• **TO-DO LIST**
1: In the speech on the oil and gas licensing Bill, write out everything from "In reality, the" down to "the North sea.", changing "NSTA" to "regulator".
2: Carry the speech on the oil and gas licensing Bill further from its last sentence.

• **GIVEN TEXT**
In reality, the Bill will make no difference at all. It will require the North Sea Transition Authority to run an annual process of inviting applications for new production licences. However, as the Minister well knows, the NSTA was already holding annual licensing rounds—most recently in 2016, 2017, 2018 and 2019. This was only paused in 2020 when it said that it would await the so-called climate compatibility checkpoint before opening further rounds. Now that the checkpoint is in operation, we can expect the NSTA to resume regular licensing rounds, not least because it has the obscene legal duty to “maximise economic recovery” of petroleum from the North sea.

Instead of adding more obsolete and outdated legislation to our statute book, the Government should be bringing our laws up to date and ensuring that they help, rather than hinder, our transition to a zero-carbon society, especially when this embarrassment of a Bill will do absolutely nothing, as so many hon. Members have said, to help those struggling households facing energy bills that are double what they were two years ago, with a staggering 6 million households in fuel poverty as we head into the winter. Indeed, it was the Secretary of State herself who let the cat out of the bag earlier this week by almost immediately contradicting the Prime Minister’s claim that new licences would help to reduce bills by admitting, as we have heard, that

“it wouldn’t necessarily bring energy bills down, that’s not what we’re saying.”

Even the Prime Minister’s closest allies cannot stand by his falsehoods, and it is no wonder. Despite the Prime Minister’s failed attempts to present this legislation as “benefiting families”, the truth is that the only people it will help are the fossil fuel companies that pocket the profits, because any oil and gas that is extracted will be owned by private companies and sold on the global markets to the highest bidder—I really do not understand what is so difficult about getting one’s head around that—and because

“more U.K. production wouldn’t reduce the global price of gas.”

Those are not my words, but those of Tory party chairman and former Energy Minister, the right hon. Member for Chelsea and Fulham (Greg Hands).

If the Government genuinely cared about reducing households’ costs, they would look to urgently decouple the price of electricity from expensive gas. If they genuinely cared about people’s bills, they would work to get off costly fossil fuels altogether, including by bringing forward a much-needed and long-delayed nationwide, street by street, local authority-led energy efficiency programme to upgrade the UK’s cold and leaky homes. If the consequences were not so dreadful, the Prime Minister’s claim that his party is saving British families money would be frankly laughable, because the Climate Change Committee itself has been crystal clear that the callous decision to scrap the upgrade to the minimum energy efficiency standards for private rented homes

“will lead to higher household energy bills”.

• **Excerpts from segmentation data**

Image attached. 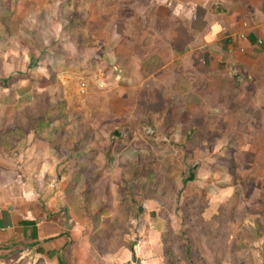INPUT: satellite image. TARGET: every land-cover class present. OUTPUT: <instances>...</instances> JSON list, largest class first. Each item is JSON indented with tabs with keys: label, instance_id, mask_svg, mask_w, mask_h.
<instances>
[{
	"label": "rangeland",
	"instance_id": "1",
	"mask_svg": "<svg viewBox=\"0 0 264 264\" xmlns=\"http://www.w3.org/2000/svg\"><path fill=\"white\" fill-rule=\"evenodd\" d=\"M7 9L11 14L3 17ZM67 13V0H0V132L19 122L27 132L44 110L65 117L67 140L53 182L80 181L74 216H89L84 231L102 251L153 233L162 236L167 264H222L230 253L236 264L257 253V244L264 247V129L251 106L254 96L234 81L221 80L211 91L202 73L181 70L177 53L146 47L141 32L112 40L115 33L89 31L86 18ZM152 55L158 57L150 64ZM160 65L165 69L157 71ZM16 152L26 153L0 151L2 169L30 161L14 159ZM30 153L43 154L37 146ZM80 161L88 171L75 177ZM127 181L130 195L123 194ZM2 255L0 264L33 263Z\"/></svg>",
	"mask_w": 264,
	"mask_h": 264
},
{
	"label": "crops",
	"instance_id": "2",
	"mask_svg": "<svg viewBox=\"0 0 264 264\" xmlns=\"http://www.w3.org/2000/svg\"><path fill=\"white\" fill-rule=\"evenodd\" d=\"M67 12L86 18L83 24L89 31L103 27L115 33L112 40L124 39L121 32H141L146 47L168 49L172 57L177 53L181 70L202 73L211 81V91L221 86V80L234 81L247 97L254 96L251 106L264 129V0H67ZM104 18L107 23L102 25ZM135 38L129 35L130 41ZM153 56L158 57H149L150 64L156 59ZM160 66L157 71L165 69ZM75 142L81 144L80 139ZM35 146L43 154H31ZM17 148L26 153L16 152L14 159L23 155L30 161L21 169L0 166V254L5 259L30 258L32 264H59V257L67 264H165L161 234L158 238L153 233L145 238L141 234L133 252L128 233L124 244L100 250L67 207L66 185L53 182V172L63 158L59 151L31 133L26 148L18 146L14 151ZM49 154L56 155L57 163L50 161ZM29 170L35 179L27 178ZM258 246L257 253H247L236 264H264V247ZM228 256L233 257L232 253L224 255L222 264H232Z\"/></svg>",
	"mask_w": 264,
	"mask_h": 264
},
{
	"label": "trees",
	"instance_id": "3",
	"mask_svg": "<svg viewBox=\"0 0 264 264\" xmlns=\"http://www.w3.org/2000/svg\"><path fill=\"white\" fill-rule=\"evenodd\" d=\"M10 12L7 9V13L3 15L4 16H9L10 14L8 13ZM4 19V18H3ZM3 26L1 28H5V31H10L11 27L7 24H2ZM71 62V61H70ZM70 62L68 64H70ZM67 64V65H68ZM35 65L32 66V68H34ZM55 108V107H54ZM57 110L59 111V107L57 108ZM61 111V110H60ZM64 119H62V117H60V114L57 115L56 111L52 110H44L41 113V116L38 117L37 119L32 118L30 123H32V125H30L29 128H27V132H25L23 129H21V125L19 122V125H16L14 127H12V130H7L5 132H0V150L3 151H12L14 150L16 147L21 146L22 148H26V142H27V136L31 133L34 136V139L43 141L45 144L48 145V147L55 149L57 151H59L58 149L60 148V146L63 144V140H66L65 138L63 139V136L66 134L67 131V123L66 122H62L65 120V117H63ZM25 117L23 116V119L21 121V124H25L26 120H24ZM62 122V123H61ZM65 129V130H64ZM81 141V140H80ZM83 143V141H81V144ZM76 145H80L79 143H75ZM59 158H62V154L60 155V151L58 154ZM84 158V157H83ZM82 160V158H81ZM80 167L77 168L75 171H73V176L75 177H83L86 176L87 174V169H86V163L87 161H84V163L82 161H80ZM79 183L80 181L77 183H72L70 182L68 185H66V190H67V207H69V209L72 211V213H74L73 209H72V201L75 199L76 200V196L74 193H76L78 191L79 188ZM130 184H133V182L131 181H127L125 183V190L123 192V194H127L130 195L131 189H129ZM128 185V187H127ZM89 194V193H88ZM87 194V195H88ZM128 200H130L129 198H127ZM79 203L80 205H84V207H88V204L86 203L87 198L86 196H80L79 197ZM104 211V210H103ZM103 211H99L97 212V214L94 215V219L97 221L96 225H95V230L98 231L100 230V225H101V218H102V214ZM139 213H142V209H139L138 211ZM78 220V222L81 223V226L85 227V223H88L90 220L88 215H84L83 218L82 217H76ZM97 234V233H96ZM105 233H103L101 235L104 236ZM100 235V234H98ZM255 235L257 236L256 239H261L263 236H260V233L257 234L255 233ZM255 236V237H256ZM136 243H132L130 246V251L133 252V246ZM239 248H242L241 246ZM187 253L190 252V248L188 247L186 250ZM167 253L165 256V264H167ZM58 263L59 264H67L62 258H58Z\"/></svg>",
	"mask_w": 264,
	"mask_h": 264
},
{
	"label": "built area",
	"instance_id": "4",
	"mask_svg": "<svg viewBox=\"0 0 264 264\" xmlns=\"http://www.w3.org/2000/svg\"><path fill=\"white\" fill-rule=\"evenodd\" d=\"M240 38L243 39L244 36H241ZM86 90H87L86 84H85V83H81V84H80V90H79L80 94H81V95H85Z\"/></svg>",
	"mask_w": 264,
	"mask_h": 264
},
{
	"label": "water",
	"instance_id": "5",
	"mask_svg": "<svg viewBox=\"0 0 264 264\" xmlns=\"http://www.w3.org/2000/svg\"><path fill=\"white\" fill-rule=\"evenodd\" d=\"M113 137L119 138L120 137V133L118 131H114Z\"/></svg>",
	"mask_w": 264,
	"mask_h": 264
}]
</instances>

• **RESPONSE LIST**
1:
In reality, the Bill will make no difference at all. It will require the North Sea Transition Authority to run an annual process of inviting applications for new production licences. However, as the Minister well knows, the regulator was already holding annual licensing rounds—most recently in 2016, 2017, 2018 and 2019. This was only paused in 2020 when it said that it would await the so-called climate compatibility checkpoint before opening further rounds. Now that the checkpoint is in operation, we can expect the regulator to resume regular licensing rounds, not least because it has the obscene legal duty to “maximise economic recovery” of petroleum from the North sea.

2:
In fact, at current prices, tenants of upgraded homes would stand to save over £300 a year, and would still save about £250 at so-called normal prices. What we have is an energy affordability crisis, not an energy supply crisis, so the Government’s decision to double down on the very thing that is driving high energy bills is not just negligent, but positively absurd.

Let me turn to some of the Government’s other misrepresentations. It is exasperating that, despite being told time and again that new oil and gas extracted from the North sea will not improve the UK’s energy security, Ministers continue to rehearse the same old tired line, with the Prime Minister once again pointing to energy security in Tuesday’s debate. Let me remind the Minister again why new licences will not deliver on that goal. First, 70% of the remaining North sea reserves are oil, not gas, the majority of which will be put in tankers and exported overseas because it is not suitable for UK refineries. Secondly, the hundreds of licences that have been issued already in the 13 years under Conservative Governments have provided the UK with a grand total of 16 days’ worth of gas, half of which was exported to the Netherlands. Thirdly, the NSTA has itself confirmed that new licences would only make a difference to gas production “around the edges”, given the age and geology of the basin. As I have said, the best solution to volatile gas prices is to reduce our dependence on gas altogether, not to redouble it.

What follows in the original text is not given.